- _Given data_
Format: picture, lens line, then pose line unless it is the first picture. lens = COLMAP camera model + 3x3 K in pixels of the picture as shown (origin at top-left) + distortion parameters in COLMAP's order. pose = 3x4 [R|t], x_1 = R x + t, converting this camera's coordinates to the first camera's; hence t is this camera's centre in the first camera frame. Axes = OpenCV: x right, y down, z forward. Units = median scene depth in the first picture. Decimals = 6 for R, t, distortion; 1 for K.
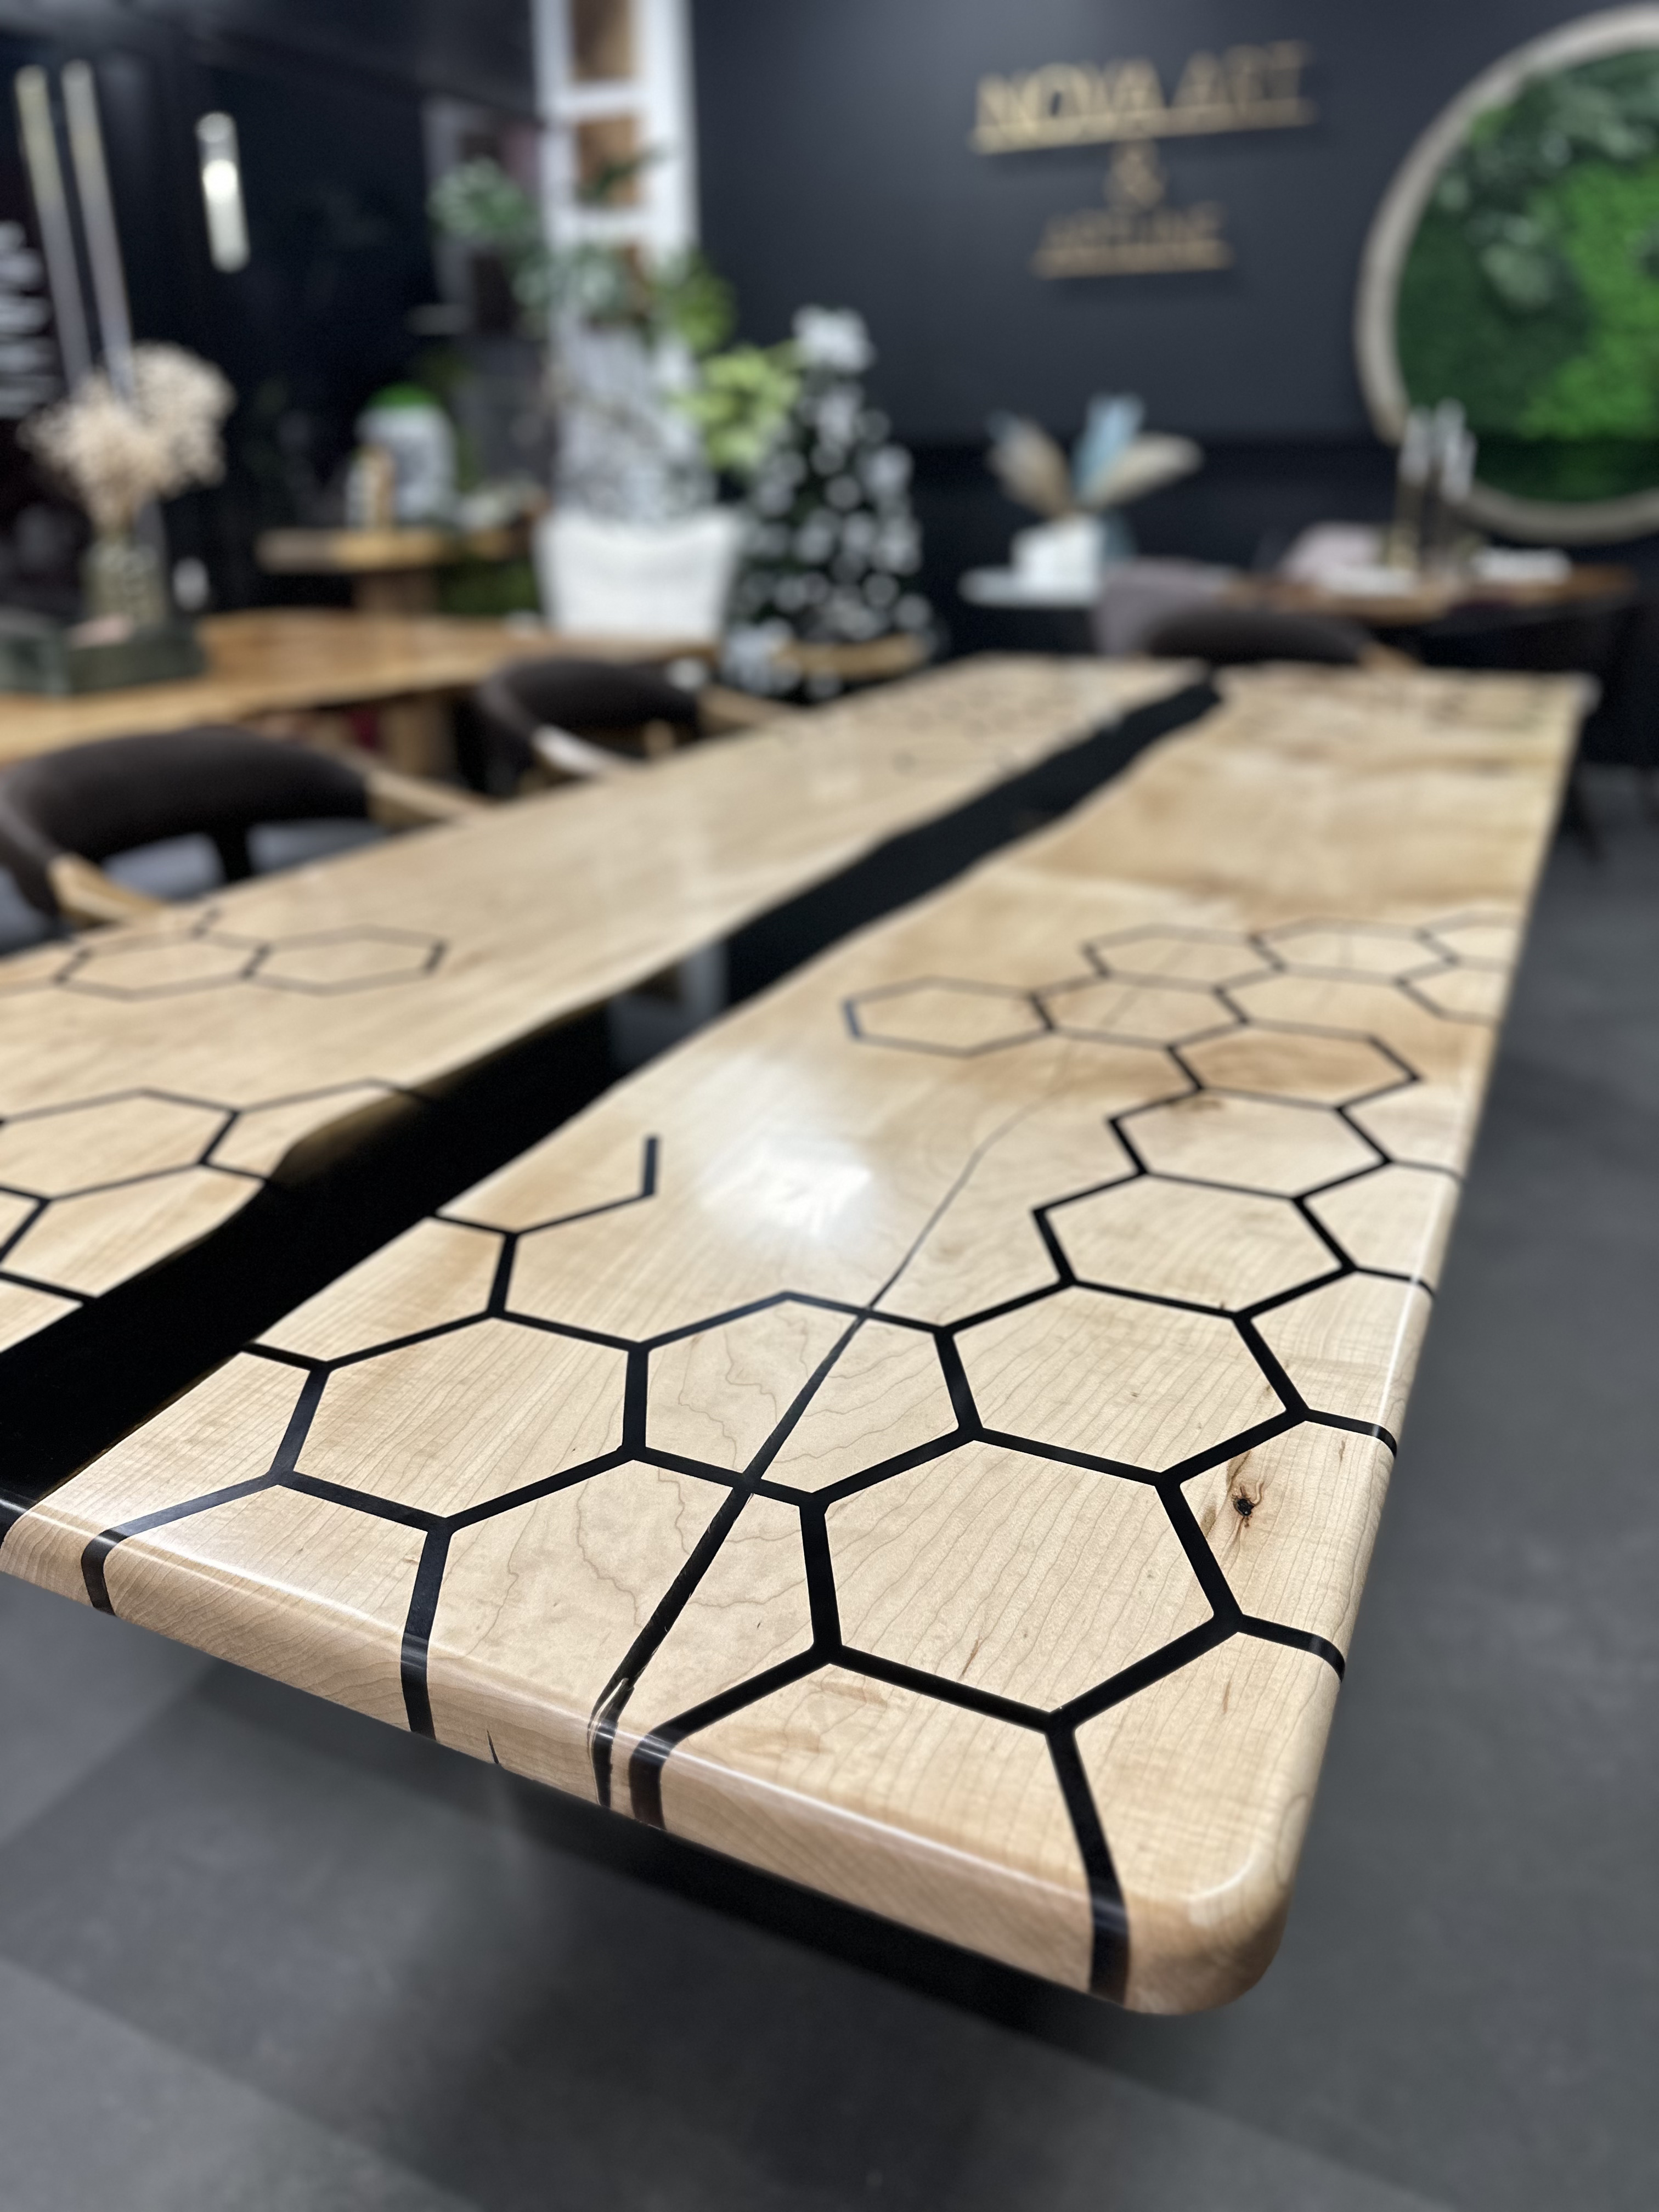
lens RADIAL K [[1553.4, 0, 842.1], [0, 1553.4, 1111.9], [0, 0, 1]] dist [0.020273, -0.048394]
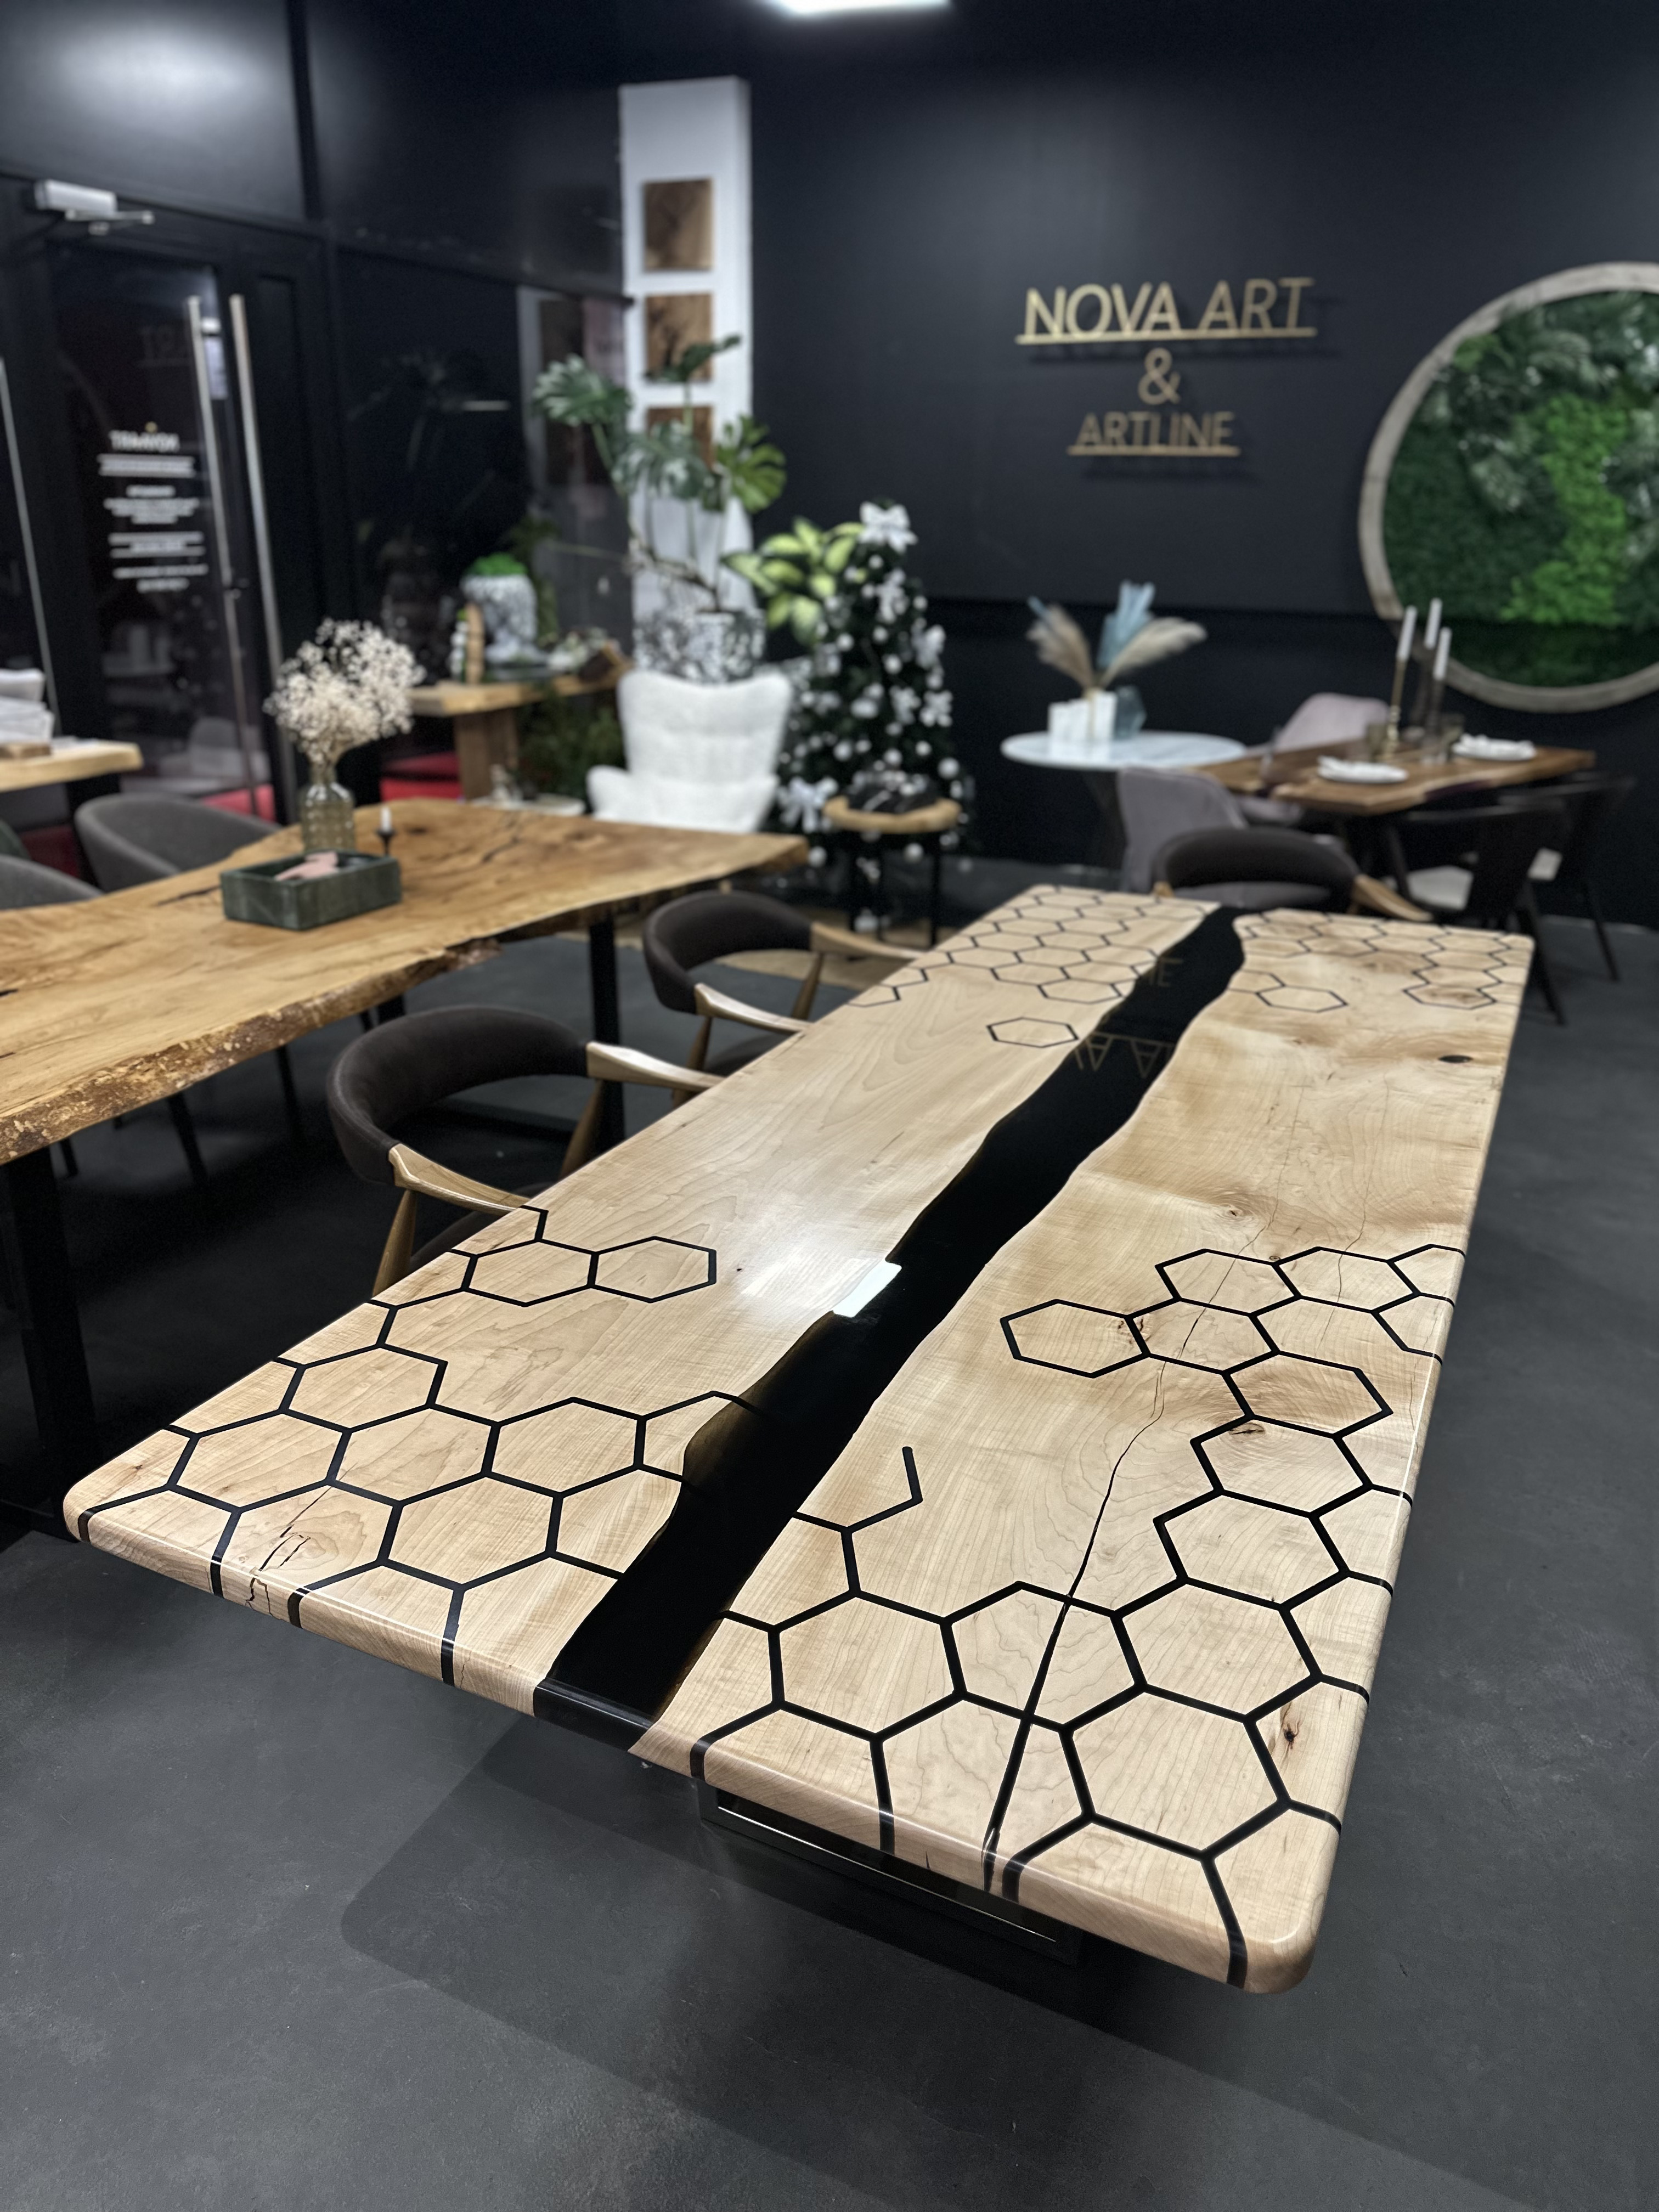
lens RADIAL K [[1553.4, 0, 825.9], [0, 1553.4, 1097.7], [0, 0, 1]] dist [0.020273, -0.048394]
pose [[0.999751, 0.022334, -0.000236, -0.165386], [-0.022333, 0.999493, -0.022696, -0.238631], [-0.000271, 0.022696, 0.999742, -0.468856]]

- _Exercise goal_
Set out the lines from the start of the records through the line containing "1097.7], [0, 0, 1]] dist [0.020273, -0.048394]" as a JSON list of strings, one string per line, skipping blank lines and leaving the pictures themselves out.

- _Answer to the problem_
[
  "Format: picture, lens line, then pose line unless it is the first picture. lens = COLMAP camera model + 3x3 K in pixels of the picture as shown (origin at top-left) + distortion parameters in COLMAP's order. pose = 3x4 [R|t], x_1 = R x + t, converting this camera's coordinates to the first camera's; hence t is this camera's centre in the first camera frame. Axes = OpenCV: x right, y down, z forward. Units = median scene depth in the first picture. Decimals = 6 for R, t, distortion; 1 for K.",
  "lens RADIAL K [[1553.4, 0, 842.1], [0, 1553.4, 1111.9], [0, 0, 1]] dist [0.020273, -0.048394]",
  "lens RADIAL K [[1553.4, 0, 825.9], [0, 1553.4, 1097.7], [0, 0, 1]] dist [0.020273, -0.048394]"
]